On the other hand, abstract logos are very hard on our brain because there is nothing we can compare them to.We either have to memorize them in full or forget them altogether — there is no middle ground (remember how it was to learn alphabet?). Since we are all stretched for time and attention, you can imagine how many abstract logos get remembered.
Here are the top three techniques you can use to design a concrete logo, as well as the challenges that are involved.
1. Pick an animal
Some of the most iconic brands are actually rooted in animal symbols.
Throughout history, animals have always been a source of inspiration for artists. An animal can be an excellent way to represent a company, product or service because it has a personality and specific traits.
To design a successful animal-inspired logo, first consider what type of animal is the best metaphor for your client A lion can stand for courage, strength and determination. A dolphin makes us think of friendship and joy. Puma signifies speed and sophistication. The options really are endless.
These animal-inspired logos look great, but they are also an excellent example of how style can make the logo stand out. From top to bottom, there are only three animals in this collage — an octopus, a peacock and a fox. However, the style of each logo varies so much they all appear unique.
Once you’ve picked an animal, figure out what style you’re going to use — as you can see from the image above, different artistic approaches can make two logos look completely unrelated, even though they are inspired by the same animal character.
2. Celebrate nature
Probably the most famous logo from this category.
Flowers, leaves, trees and places always attract our attention — we are creatures of nature. This is why subjects like these can make a beautiful and memorable logo.
Consider how Spice Mountain and Kiwi Diamond tell two stories in one. That’s what you usually want in logos like these.
This approach works best for food, travel and restaurant industries, but it can do wonders even in places you least expect (just think of Apple Computers).
For best results, go beyond simple decoration and try to tell a story. Plants and places don’t carry a strong meaning like animals do, so it’s your job to make an interesting point with your design.
3. Put a face on it
KFC and Starbucks are two of the most recognized face logos.

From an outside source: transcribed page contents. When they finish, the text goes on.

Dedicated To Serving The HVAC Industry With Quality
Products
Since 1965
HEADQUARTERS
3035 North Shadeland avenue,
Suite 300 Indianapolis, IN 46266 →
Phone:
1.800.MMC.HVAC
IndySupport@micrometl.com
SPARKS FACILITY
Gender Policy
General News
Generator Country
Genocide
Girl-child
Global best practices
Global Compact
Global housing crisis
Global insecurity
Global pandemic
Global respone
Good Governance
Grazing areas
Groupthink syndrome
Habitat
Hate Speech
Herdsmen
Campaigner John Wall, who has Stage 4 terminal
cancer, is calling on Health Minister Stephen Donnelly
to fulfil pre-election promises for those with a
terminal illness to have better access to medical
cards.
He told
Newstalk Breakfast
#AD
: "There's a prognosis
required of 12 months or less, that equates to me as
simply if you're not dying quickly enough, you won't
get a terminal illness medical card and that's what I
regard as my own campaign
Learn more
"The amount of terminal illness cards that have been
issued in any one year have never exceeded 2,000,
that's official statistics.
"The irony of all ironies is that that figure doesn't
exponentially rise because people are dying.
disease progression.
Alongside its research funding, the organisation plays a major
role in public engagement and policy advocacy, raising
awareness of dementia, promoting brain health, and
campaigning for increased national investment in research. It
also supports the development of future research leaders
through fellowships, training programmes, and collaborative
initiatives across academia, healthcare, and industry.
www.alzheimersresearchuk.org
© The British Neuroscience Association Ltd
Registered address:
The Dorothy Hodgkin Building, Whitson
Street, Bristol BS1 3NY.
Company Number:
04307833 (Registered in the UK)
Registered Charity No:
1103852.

Since the dawn of humanity, people have relied on each other to survive and thrive. No wonder we remember and recall faces best, no matter how similar or different they are.
All of these logos are based on a face which is characterized by one important detail. Can you tell what it is?
Our brains memorizes face and character logos very easily which is why they work so well.
To create a successful version of this logo, make the face as distinct as possible by focusing on a certain detail — eyes, hair, hat or something else. This will give the face special character so it can be easily remembered and recalled later.
A word of warning
Concrete is great for our brains but can be bad for originality. So, don’t take concreteness too far. For example, hundreds of companies use lions in their logos. If you draw an ordinary lion or use some stock illustration, your logo will end up looking uninventive, boring and impossible to separate from thousand others.
The art of interpretation is your best friend here. You have to put your own spin on how familiar objects look, and design them like a true artist. A face can be made of petals. A peacock can look like a diamond.
For inspiration, study book illustration and surrealist painters and see how other artists use imagination and fantasy to interpret everyday objects. Then go make a great logo.